How to egghead

content tags and taxonomy

Taxonomy is the intersection of pure data organization and human needs to allow us to actually find stuff. Some basic principles of a solid taxonomy structure are:

  • Broad and shallow is better than narrow and deep.
  • Labels should be clear and unique.
  • Resources shouldn’t, ideally, fit in lots of parallel terms within a single grouping.
  • We should use language and words that site visitors use.

Taxonomy has a job on a website. The job of taxonomy on egghead.io is to:

  • help users find “more lessons just like this”
  • help users find “you might also like”
  • guide users who are unsure what path to follow
  • establish egghead.io as go-to learning resource by helping users feel confident and prepared while they’re learning new skills

egghead Resource Taxonomy

Languages

Programming language the lesson is written for. This list would be expanded over time: Ruby, C#, etc.

Libraries

“Built-with”, these are extensions to core languages. A single project can use lots of libraries together.

rxjs, lodash, express, tweenlite

Frameworks

“Built-on”, these are a foundational shortcut to a final product. Generally not combined with each other.

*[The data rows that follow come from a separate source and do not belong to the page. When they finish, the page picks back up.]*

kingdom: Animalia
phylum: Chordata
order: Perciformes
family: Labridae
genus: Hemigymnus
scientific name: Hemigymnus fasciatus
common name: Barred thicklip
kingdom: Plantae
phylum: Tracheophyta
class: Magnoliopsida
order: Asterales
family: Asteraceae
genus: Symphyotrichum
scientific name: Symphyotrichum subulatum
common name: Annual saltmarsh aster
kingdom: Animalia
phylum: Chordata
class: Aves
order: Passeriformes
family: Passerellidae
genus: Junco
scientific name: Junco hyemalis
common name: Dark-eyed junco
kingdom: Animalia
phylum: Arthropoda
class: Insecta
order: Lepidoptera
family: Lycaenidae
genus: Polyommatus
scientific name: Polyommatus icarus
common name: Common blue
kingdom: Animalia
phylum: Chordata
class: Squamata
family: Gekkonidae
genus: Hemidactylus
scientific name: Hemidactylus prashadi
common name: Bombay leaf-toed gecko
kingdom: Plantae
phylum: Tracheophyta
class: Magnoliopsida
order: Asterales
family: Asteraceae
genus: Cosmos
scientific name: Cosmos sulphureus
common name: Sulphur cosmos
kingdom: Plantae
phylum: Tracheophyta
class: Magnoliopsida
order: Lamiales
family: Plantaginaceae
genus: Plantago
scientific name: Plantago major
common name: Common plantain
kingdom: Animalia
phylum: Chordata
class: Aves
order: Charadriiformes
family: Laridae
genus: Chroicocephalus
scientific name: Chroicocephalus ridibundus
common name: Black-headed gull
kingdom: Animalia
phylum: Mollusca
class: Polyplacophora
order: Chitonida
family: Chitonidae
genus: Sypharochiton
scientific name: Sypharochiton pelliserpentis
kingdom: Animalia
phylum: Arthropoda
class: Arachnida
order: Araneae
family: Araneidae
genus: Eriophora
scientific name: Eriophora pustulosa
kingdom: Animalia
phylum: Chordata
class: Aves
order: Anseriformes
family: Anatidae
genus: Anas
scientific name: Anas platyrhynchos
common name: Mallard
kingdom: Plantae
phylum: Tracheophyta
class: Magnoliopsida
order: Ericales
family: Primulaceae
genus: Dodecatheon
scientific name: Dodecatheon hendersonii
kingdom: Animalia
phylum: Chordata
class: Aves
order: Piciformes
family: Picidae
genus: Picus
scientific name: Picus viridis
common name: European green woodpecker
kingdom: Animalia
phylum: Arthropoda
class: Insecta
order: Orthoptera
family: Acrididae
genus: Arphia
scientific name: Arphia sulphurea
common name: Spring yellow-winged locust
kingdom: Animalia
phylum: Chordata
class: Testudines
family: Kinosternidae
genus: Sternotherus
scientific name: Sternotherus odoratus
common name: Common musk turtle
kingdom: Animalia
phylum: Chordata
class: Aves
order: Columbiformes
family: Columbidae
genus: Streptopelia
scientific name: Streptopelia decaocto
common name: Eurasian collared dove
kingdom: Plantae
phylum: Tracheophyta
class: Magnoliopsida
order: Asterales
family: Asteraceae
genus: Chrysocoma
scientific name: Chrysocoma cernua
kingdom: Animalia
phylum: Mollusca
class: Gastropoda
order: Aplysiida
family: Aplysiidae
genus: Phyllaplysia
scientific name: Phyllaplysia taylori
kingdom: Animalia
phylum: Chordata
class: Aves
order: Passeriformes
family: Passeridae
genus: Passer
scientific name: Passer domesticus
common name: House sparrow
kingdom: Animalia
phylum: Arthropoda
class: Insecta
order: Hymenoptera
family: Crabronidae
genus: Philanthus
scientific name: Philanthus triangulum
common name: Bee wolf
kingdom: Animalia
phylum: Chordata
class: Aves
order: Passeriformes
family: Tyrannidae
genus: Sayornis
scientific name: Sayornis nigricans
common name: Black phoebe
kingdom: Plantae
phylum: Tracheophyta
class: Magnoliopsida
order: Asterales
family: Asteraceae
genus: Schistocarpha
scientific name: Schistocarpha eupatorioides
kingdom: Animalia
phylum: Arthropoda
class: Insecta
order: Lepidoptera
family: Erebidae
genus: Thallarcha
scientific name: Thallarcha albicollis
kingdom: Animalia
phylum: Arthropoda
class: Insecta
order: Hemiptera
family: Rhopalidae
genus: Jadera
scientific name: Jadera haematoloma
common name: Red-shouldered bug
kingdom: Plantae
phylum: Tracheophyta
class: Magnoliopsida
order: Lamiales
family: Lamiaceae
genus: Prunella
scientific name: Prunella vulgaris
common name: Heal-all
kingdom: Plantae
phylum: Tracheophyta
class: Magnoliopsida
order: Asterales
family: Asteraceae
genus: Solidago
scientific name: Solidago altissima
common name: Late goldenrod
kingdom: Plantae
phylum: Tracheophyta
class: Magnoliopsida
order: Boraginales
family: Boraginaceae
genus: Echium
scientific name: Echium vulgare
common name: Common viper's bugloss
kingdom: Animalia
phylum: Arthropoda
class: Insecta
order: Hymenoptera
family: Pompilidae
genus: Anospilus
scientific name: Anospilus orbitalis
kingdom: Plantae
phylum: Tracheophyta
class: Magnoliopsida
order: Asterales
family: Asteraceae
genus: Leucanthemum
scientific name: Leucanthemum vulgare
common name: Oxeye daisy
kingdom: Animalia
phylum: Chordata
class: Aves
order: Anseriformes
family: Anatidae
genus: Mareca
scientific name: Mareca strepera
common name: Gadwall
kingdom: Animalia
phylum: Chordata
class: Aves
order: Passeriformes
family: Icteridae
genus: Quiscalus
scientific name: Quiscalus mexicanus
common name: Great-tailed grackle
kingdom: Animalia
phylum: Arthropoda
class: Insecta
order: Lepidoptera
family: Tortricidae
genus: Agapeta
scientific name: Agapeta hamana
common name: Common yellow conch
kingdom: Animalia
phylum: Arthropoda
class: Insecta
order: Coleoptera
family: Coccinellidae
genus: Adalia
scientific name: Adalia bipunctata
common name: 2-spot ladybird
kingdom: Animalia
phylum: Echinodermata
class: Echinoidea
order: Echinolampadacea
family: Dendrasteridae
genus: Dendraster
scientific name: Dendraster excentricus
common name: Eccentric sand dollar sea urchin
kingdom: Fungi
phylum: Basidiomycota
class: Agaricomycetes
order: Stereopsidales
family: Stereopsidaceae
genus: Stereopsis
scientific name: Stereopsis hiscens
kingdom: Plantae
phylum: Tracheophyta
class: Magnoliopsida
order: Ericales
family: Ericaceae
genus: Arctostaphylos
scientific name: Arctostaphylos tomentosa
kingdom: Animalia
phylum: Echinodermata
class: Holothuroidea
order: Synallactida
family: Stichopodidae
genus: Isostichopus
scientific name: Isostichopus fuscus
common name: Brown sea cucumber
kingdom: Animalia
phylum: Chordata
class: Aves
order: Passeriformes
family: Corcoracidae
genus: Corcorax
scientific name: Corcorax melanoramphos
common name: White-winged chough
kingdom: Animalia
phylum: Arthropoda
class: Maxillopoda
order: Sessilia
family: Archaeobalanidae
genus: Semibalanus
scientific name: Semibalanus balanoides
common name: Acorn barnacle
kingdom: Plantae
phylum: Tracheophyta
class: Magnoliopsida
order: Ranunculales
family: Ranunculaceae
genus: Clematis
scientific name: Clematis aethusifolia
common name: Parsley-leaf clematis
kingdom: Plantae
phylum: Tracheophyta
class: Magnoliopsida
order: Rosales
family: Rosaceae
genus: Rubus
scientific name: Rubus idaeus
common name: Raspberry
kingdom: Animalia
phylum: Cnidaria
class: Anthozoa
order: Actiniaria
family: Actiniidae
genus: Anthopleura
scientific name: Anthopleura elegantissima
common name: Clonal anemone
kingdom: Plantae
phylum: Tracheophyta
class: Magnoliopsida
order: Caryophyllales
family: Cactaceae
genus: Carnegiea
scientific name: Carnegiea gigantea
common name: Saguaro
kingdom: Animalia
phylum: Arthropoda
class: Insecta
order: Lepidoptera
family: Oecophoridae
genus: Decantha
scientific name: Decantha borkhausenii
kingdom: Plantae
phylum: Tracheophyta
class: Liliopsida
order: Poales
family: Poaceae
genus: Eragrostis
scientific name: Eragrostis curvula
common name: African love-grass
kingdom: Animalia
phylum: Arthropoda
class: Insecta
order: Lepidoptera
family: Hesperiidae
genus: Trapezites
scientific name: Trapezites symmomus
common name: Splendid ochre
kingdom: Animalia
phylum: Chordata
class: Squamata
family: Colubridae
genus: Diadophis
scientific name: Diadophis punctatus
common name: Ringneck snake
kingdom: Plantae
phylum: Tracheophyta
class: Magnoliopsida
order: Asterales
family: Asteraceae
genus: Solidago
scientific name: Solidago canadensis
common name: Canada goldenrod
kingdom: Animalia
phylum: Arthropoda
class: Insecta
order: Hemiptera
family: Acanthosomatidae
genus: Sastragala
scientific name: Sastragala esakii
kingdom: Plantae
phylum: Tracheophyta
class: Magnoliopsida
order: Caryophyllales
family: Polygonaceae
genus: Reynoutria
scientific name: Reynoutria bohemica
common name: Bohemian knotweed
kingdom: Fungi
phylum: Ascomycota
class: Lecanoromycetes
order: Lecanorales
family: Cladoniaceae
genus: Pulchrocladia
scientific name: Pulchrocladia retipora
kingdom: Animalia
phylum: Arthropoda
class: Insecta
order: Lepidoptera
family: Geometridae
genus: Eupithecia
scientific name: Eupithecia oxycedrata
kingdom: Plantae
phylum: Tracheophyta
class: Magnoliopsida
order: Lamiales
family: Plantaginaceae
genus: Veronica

React, Angular, Ember, Svelte

Tools (and Utilities)

Things that make development life easier, these tend to be useful across languages and frameworks.

S3, github, vim, webpack, npm, chrome, eslint

Platform

Development or runtime platform (is that still a real word, “runtime”????) featured in the lesson. This isn’t for “I recorded this screencast on a Mac”, but rather “Here’s how you handle swipe animations on Android.”

Windows, Mac, iOS, Android, Linux, Node, Firebase

Skill Set

Broad grouping to help people narrow down the kinds of lessons they’re looking for. This list should be added to very sparingly, otherwise it can get overcrowded and turn into a generic tag-cloud pretty quickly.

front-end, back-end, full-stack, a11y, database, jamstack

Skill Level

Who is this lesson aimed at? Try to articulate, for new users, what the difference between the levels is.

  • Beginner
  • Intermediate
  • Advanced

Collections

These are very task-focused, which both maps well to how people think about their jobs, and also helps establish egghead as simpatico experts who understand what this kind of work really entails.

  • All collections are curated. They’re not simply pre-filtered lists, but thoughtfully organized resources designed to help the user develop a specific skill set.
  • Any given lesson may fit in multiple collections.
  • collections can be designed and created by a single instructor (in which case they may have some sort of “premier” label), or compiled after-the-fact from a patchwork of different resources.
  • Collections should be tagged with the same technology and skill taxonomies as individual resources. These shouldn’t automatically be inherited up: if a collection includes a single React lesson, the collection shouldn’t be tagged with React. But if the collection as a whole is a bunch of resources about integrating React into your workflow, it should be tagged with React.

Remember that Libraries, Frameworks, and specific Utilities have their own sections and don’t belong in here. There’s no need to create a collection like “Introduction to Webstorm” if just filtering down resources to Tools > Webstorm will generate the same list.